Em 27 de junho de 2000, D. Kazimierz Górny, bispo de Rzeszów, após inúmeras petições por parte dos fiéis, abre o processo diocesano para a beatificação do padre Ladislau. Após o encerramento dessa fase, as atas são enviadas à Sagrada Congregação para a Causa dos Santos, em Roma, aos 18 de outubro de 2002. Na fase romana, os teólogos bem como os membros da Sagrada Congregação reconhecem que o padre Ladislau foi preso e condenado pelas autoridades do regime comunista polonês apenas por anunciar o Evangelho. Sua prisão em 1964 na cidade de Nowy Żmigród, Polonia, bem como suas torturas físicas e psicológicas foram as causas de sua morte. Isso permitiu ver nele um Mártir da Fé. Ou seja, todo o seu sofrimento foi oriundo de apenas ser cristão. "É um sacerdote herói. Como menino e depois como jovem, pessoalmente pude ver isso”, afirmou D. Edwars Nowak, secretário da Congregação para a Causa dos Santos.

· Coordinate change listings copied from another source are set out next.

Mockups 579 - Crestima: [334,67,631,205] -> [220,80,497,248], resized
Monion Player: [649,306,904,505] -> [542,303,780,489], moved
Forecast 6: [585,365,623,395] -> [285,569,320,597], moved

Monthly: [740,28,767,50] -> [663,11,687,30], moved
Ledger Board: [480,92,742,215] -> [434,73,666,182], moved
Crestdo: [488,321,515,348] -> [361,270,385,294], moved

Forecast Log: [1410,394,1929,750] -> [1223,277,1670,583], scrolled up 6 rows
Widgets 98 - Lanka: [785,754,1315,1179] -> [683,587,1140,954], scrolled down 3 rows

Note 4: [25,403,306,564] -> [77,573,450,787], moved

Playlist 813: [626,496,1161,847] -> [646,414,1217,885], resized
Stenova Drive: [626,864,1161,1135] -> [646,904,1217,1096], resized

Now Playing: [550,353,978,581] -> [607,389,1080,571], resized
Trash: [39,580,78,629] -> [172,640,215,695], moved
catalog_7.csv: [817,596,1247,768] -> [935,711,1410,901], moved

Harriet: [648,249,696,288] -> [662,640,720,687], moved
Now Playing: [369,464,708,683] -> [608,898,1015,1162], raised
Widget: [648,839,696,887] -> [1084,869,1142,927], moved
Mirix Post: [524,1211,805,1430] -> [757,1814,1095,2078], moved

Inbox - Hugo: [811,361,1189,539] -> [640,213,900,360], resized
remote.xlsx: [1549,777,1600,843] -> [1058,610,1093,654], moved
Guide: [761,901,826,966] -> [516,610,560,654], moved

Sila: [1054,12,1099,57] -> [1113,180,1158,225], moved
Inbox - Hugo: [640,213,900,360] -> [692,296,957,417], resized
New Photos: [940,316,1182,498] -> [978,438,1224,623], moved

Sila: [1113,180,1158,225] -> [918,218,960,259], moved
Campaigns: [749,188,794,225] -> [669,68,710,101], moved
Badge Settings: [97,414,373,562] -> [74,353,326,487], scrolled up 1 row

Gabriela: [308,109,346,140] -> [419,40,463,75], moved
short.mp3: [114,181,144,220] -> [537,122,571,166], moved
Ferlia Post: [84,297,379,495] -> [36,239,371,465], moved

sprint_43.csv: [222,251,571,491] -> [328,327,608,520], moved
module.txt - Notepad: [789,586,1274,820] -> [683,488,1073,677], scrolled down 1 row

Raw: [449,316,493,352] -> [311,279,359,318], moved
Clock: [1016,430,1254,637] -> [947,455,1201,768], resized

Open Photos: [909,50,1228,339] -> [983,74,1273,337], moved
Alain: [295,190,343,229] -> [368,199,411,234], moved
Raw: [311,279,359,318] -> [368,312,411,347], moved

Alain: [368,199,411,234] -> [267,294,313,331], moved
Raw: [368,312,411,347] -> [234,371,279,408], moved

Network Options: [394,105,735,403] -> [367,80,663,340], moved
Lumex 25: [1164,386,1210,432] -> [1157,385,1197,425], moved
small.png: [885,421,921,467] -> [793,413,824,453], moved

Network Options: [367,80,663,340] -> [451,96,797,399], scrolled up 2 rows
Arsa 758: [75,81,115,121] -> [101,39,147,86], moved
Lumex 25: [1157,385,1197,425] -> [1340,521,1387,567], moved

Foi beatificado em 19 de junho de 2005 em Varsóvia, durante o Congresso Eucarístico da Polónia. 25 mil pessoas assistiram à Missa de beatificação, presidida Arcebispo de Varsovia, Cardeal Jòzef Glemp, em representação do Papa Bento XVI. Sua festa é comemorada em 23 de agosto.
A primeira causa de beatificação da Diocese polonesa de Rzeszów também foi a primeira causa de beatificação de uma vítima do regime comunista polonês. As Congregações Marianas continuam a aumentar a lista de seus santos.